OptiPEx’s Living Lab Data Collection

1765286105995 (1)

OptiPEx’s Living Lab Data Collection

OptiPEx’s Living Lab data collection involves edge processing of camera and other sensor data. This process strictly adheres to GDPR compliance. Read the below blogpost by OptiPEx partner Tiia Järvenpää from Teleste to find out more.

Algorithm development for public transport under GDPR

GDPR (General Data Protection Regulation) protects the privacy of EU citizens by regulating how organizations collect, use and store personal data. It gives individuals rights, such as the ability to restrict how their data is used. Organizations are still allowed to collect personal data but they must clearly define the purpose of collection and ensure the data is handled securely.

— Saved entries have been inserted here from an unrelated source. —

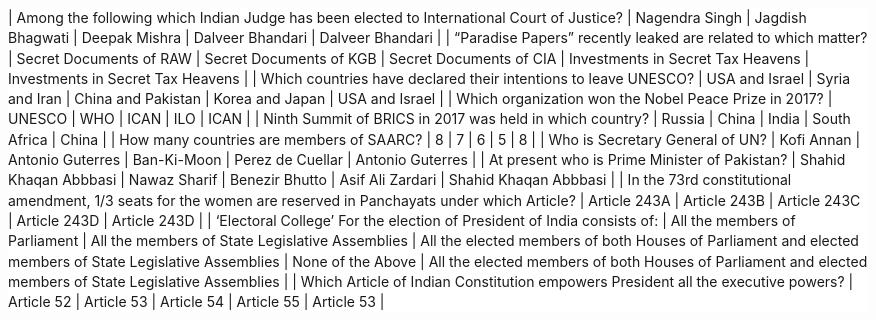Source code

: | Among the following which Indian Judge has been elected to International Court of Justice?                                                      | Nagendra Singh                                        | Jagdish Bhagwati                                | Deepak Mishra                                                                                            | Dalveer Bhandari                                               | Dalveer Bhandari                                                                                         |
| “Paradise Papers” recently leaked are related to which matter?                                                                                  | Secret Documents of RAW                               | Secret Documents of KGB                         | Secret Documents of CIA                                                                                  | Investments in Secret Tax Heavens                              | Investments in Secret Tax Heavens                                                                        |
| Which countries have declared their intentions to leave UNESCO?                                                                                 | USA and Israel                                        | Syria and Iran                                  | China and Pakistan                                                                                       | Korea and Japan                                                | USA and Israel                                                                                           |
| Which organization won the Nobel Peace Prize in 2017?                                                                                           | UNESCO                                                | WHO                                             | ICAN                                                                                                     | ILO                                                            | ICAN                                                                                                     |
| Ninth Summit of BRICS in 2017 was held in which country?                                                                                        | Russia                                                | China                                           | India                                                                                                    | South Africa                                                   | China                                                                                                    |
| How many countries are members of SAARC?                                                                                                        | 8                                                     | 7                                               | 6                                                                                                        | 5                                                              | 8                                                                                                        |
| Who is Secretary General of UN?                                                                                                                 | Kofi Annan                                            | Antonio Guterres                                | Ban-Ki-Moon                                                                                              | Perez de Cuellar                                               | Antonio Guterres                                                                                         |
| At present who is Prime Minister of Pakistan?                                                                                                   | Shahid Khaqan Abbbasi                                 | Nawaz Sharif                                    | Benezir Bhutto                                                                                           | Asif Ali Zardari                                               | Shahid Khaqan Abbbasi                                                                                    |
| In the 73rd constitutional amendment, 1/3 seats for the women are reserved in Panchayats under which Article?                                   | Article 243A                                          | Article 243B                                    | Article 243C                                                                                             | Article 243D                                                   | Article 243D                                                                                             |
| ‘Electoral College’ For the election of President of India consists of:                                                                         | All the members of Parliament                         | All the members of State Legislative Assemblies | All the elected members of both Houses of Parliament and elected members of State Legislative Assemblies | None of the Above                                              | All the elected members of both Houses of Parliament and elected members of State Legislative Assemblies |
| Which Article of Indian Constitution empowers President all the executive powers?                                                               | Article 52                                            | Article 53                                      | Article 54                                                                                               | Article 55                                                     | Article 53                                                                                               |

Measuring passenger behaviour onboard public transport vehicles inherently involves observing real people, including their movements, interactions and responses to different conditions. Video or audio recordings that capture these behaviours may include identifiable features such as face, body shape or voice, which make them personal data under GDPR.

To develop and validate algorithms that improve safety, crowd management and accessibility, OptiPEx must work with data that reflects authentic human behaviour. Because of this, video and audio recordings used in the project must be created and handled according to GDPR rules.

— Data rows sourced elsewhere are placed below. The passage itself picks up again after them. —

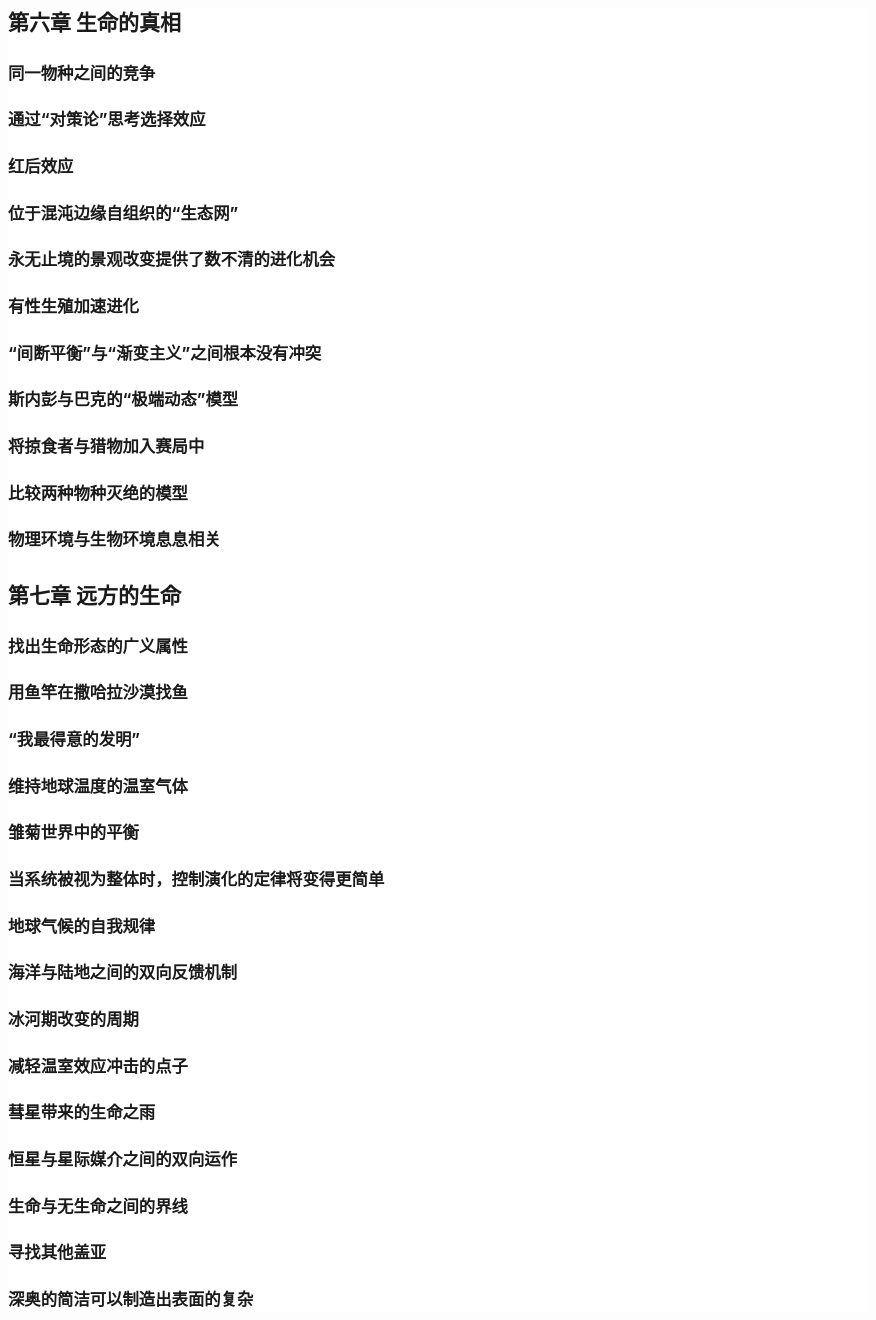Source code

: ## 第六章 生命的真相

### 同一物种之间的竞争

### 通过“对策论”思考选择效应

### 红后效应

### 位于混沌边缘自组织的“生态网”

### 永无止境的景观改变提供了数不清的进化机会

### 有性生殖加速进化

### “间断平衡”与“渐变主义”之间根本没有冲突

### 斯内彭与巴克的“极端动态”模型

### 将掠食者与猎物加入赛局中

### 比较两种物种灭绝的模型

### 物理环境与生物环境息息相关

## 第七章 远方的生命

### 找出生命形态的广义属性

### 用鱼竿在撒哈拉沙漠找鱼

### “我最得意的发明”

### 维持地球温度的温室气体

### 雏菊世界中的平衡

### 当系统被视为整体时，控制演化的定律将变得更简单

### 地球气候的自我规律

### 海洋与陆地之间的双向反馈机制

### 冰河期改变的周期

### 减轻温室效应冲击的点子

### 彗星带来的生命之雨

### 恒星与星际媒介之间的双向运作

### 生命与无生命之间的界线

### 寻找其他盖亚

### 深奥的简洁可以制造出表面的复杂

Video and audio recorded during normal public transport operation can only be used for specific legal reasons, such as preventing and detecting vandalism and aggressive behaviour, and investigating incidents. Algorithm development is not a legal reason for using this kind of data, unless everyone included in the recordings has given their permission to use their personal data for such reasons. Synthetic data can assist in algorithm development but cannot fully replace real-world variability. Therefore, controlled, consent-based recordings are necessary to ensure both technical reliability and full GDPR compliance.

Options for GDPR-compliant video data

1. Using open datasets

There are publicly available datasets related to human behaviour. However, these datasets are often released under restrictive licenses that limit their use to academic or non‑commercial research. Additionally, they may not match practical needs, such as those regarding camera placement, video quality or scenarios. Finding an open dataset that is both legally usable for commercial purposes and technically suitable is uncommon.

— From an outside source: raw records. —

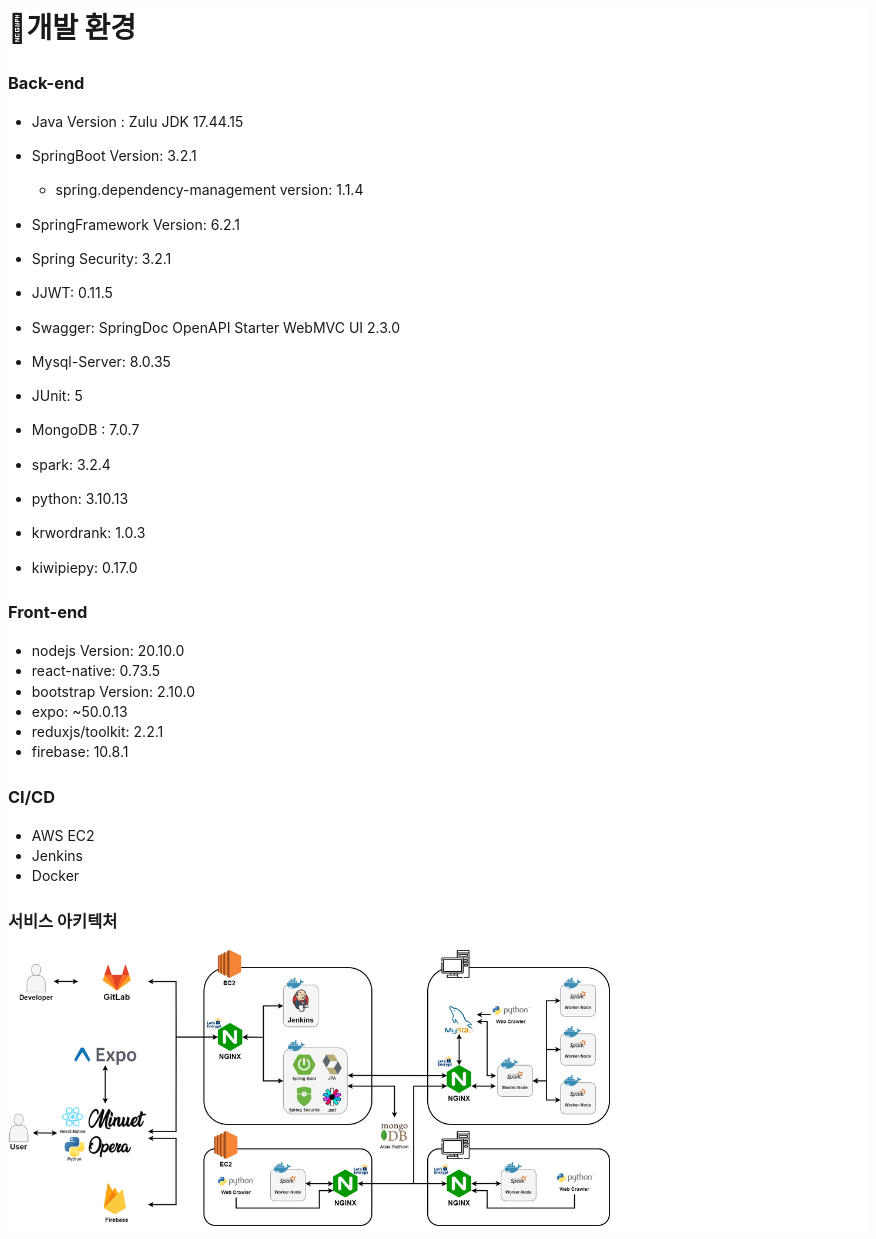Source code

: # 🐣개발 환경

### **Back-end**
  - Java Version : Zulu JDK 17.44.15
  - SpringBoot Version: 3.2.1
      - spring.dependency-management version: 1.1.4
  - SpringFramework Version: 6.2.1
  - Spring Security: 3.2.1
  - JJWT: 0.11.5
  - Swagger: SpringDoc OpenAPI Starter WebMVC UI 2.3.0
  - Mysql-Server: 8.0.35
  - JUnit: 5
  - MongoDB : 7.0.7

  - spark: 3.2.4
  - python: 3.10.13
  - krwordrank: 1.0.3
  - kiwipiepy: 0.17.0

### **Front-end**
  - nodejs Version: 20.10.0
  - react-native: 0.73.5
  - bootstrap Version: 2.10.0
  - expo: ~50.0.13
  - reduxjs/toolkit: 2.2.1
  - firebase: 10.8.1


### **CI/CD**
  - AWS EC2
  - Jenkins
  - Docker

### 서비스 아키텍처
<img src="./img/architecture.png" width="70%">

2. Recording videos in controlled conditions

Recording new video data in a controlled setting is a very reliable and GDPR‑compliant option. In this approach, only individuals who have been informed in advance and who have given explicit consent are recorded. Organizing such recordings requires planning and resources, but the resulting datasets are highly valuable and tailored to the exact needs of algorithm development.

The planning phase is crucial to ensure legal compliance, realism and data quality. Preparation should include at least:

  • Selecting a suitable recording location
  • Recruiting participants
  • Collecting explicit informed consent
  • Designing recording scenarios or manuscripts that participants follow
3. Generating synthetic videos using AI

AI‑generated video is an increasingly attractive complement or alternative. If videos are created without using real people, they do not contain personal data and GDPR does not apply. Synthetic data can be generated quickly compared to real recordings and it is especially useful for dangerous or ethically difficult scenarios that would be hard or unsafe to record with real participants.

A hybrid approach is often the most effective: open datasets can support early proof‑of‑concept work and consent‑based recordings provide realism and address the need in more detail. Synthetic data can be used to expand coverage and volume.

OptiPEx: Recording events as a practical example

In the OptiPEx project, controlled recording has been a key method for generating realistic and GDPR‑compliant datasets. The project benefits from access to four living labs: trams in Tampere (Finland), Linz (Austria) and Zaragoza (Spain), and a shuttle bus in Chemnitz (Germany). These living labs provide realistic environments for testing new solutions and for recording consent‑based video material.

In May 2025, recording sessions were conducted using a tram in Linz, focusing on scenarios with varying passenger densities. In December 2025, similar recordings were carried out in Tampere, this time including additional elements such as bicycles, baby strollers and luggage. In both cases, groups of volunteers including students and consortium employees were recruited, and the tram operated within depot areas. Participants boarded and exited the tram according to predefined manuscripts, and video and audio were recorded.

These recordings of events fully complied with GDPR requirements while producing high‑quality data from real public transport vehicles. As a result, the OptiPEx consortium now has access to valuable, realistic datasets that directly support algorithm development and testing without compromising passenger privacy.